Dataset entries:
===============
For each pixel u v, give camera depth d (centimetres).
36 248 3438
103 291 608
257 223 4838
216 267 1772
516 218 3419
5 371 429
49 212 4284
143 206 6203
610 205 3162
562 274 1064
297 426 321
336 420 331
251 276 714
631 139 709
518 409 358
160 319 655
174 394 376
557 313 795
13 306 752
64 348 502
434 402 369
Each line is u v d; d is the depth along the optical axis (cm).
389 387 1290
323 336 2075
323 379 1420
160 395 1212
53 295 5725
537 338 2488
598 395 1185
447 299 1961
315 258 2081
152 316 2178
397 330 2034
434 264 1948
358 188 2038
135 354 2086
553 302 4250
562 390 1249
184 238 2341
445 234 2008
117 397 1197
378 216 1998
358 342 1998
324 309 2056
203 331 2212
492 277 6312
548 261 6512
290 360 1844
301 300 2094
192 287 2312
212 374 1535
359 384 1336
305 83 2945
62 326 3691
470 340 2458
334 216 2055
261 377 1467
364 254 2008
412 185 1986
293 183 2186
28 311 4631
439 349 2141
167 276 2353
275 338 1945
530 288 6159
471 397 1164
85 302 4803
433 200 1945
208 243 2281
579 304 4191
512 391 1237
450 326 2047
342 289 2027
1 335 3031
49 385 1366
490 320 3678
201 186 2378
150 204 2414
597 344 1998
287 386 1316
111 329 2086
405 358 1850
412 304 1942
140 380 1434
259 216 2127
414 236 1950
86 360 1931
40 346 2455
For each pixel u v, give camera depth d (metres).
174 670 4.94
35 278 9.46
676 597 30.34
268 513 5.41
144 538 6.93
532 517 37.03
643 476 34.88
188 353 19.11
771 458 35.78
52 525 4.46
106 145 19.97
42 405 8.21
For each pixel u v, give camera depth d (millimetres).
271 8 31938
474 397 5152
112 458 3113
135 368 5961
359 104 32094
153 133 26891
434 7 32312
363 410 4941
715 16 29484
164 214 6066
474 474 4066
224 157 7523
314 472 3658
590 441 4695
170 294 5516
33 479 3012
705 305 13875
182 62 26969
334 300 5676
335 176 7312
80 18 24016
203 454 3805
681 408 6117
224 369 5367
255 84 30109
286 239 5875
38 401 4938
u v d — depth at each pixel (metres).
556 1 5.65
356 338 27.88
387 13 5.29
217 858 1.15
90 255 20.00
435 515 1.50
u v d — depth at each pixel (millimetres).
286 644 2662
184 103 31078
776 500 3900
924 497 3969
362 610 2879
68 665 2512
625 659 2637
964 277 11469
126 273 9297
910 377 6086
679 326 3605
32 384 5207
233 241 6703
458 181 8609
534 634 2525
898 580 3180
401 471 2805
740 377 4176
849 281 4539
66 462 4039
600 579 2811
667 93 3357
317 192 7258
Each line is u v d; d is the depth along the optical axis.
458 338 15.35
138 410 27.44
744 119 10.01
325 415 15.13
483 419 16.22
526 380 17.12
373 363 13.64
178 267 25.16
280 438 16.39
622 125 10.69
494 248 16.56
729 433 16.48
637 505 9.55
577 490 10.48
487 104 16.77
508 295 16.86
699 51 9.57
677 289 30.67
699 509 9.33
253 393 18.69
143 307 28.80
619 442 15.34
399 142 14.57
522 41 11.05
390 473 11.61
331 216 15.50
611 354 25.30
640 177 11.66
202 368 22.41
===============
Above are the records; from them, give again exactly the lines from the one containing "401 471 2805" to the one containing "253 393 18.69", both lines included, and nothing more.

401 471 2805
740 377 4176
849 281 4539
66 462 4039
600 579 2811
667 93 3357
317 192 7258
Each line is u v d; d is the depth along the optical axis.
458 338 15.35
138 410 27.44
744 119 10.01
325 415 15.13
483 419 16.22
526 380 17.12
373 363 13.64
178 267 25.16
280 438 16.39
622 125 10.69
494 248 16.56
729 433 16.48
637 505 9.55
577 490 10.48
487 104 16.77
508 295 16.86
699 51 9.57
677 289 30.67
699 509 9.33
253 393 18.69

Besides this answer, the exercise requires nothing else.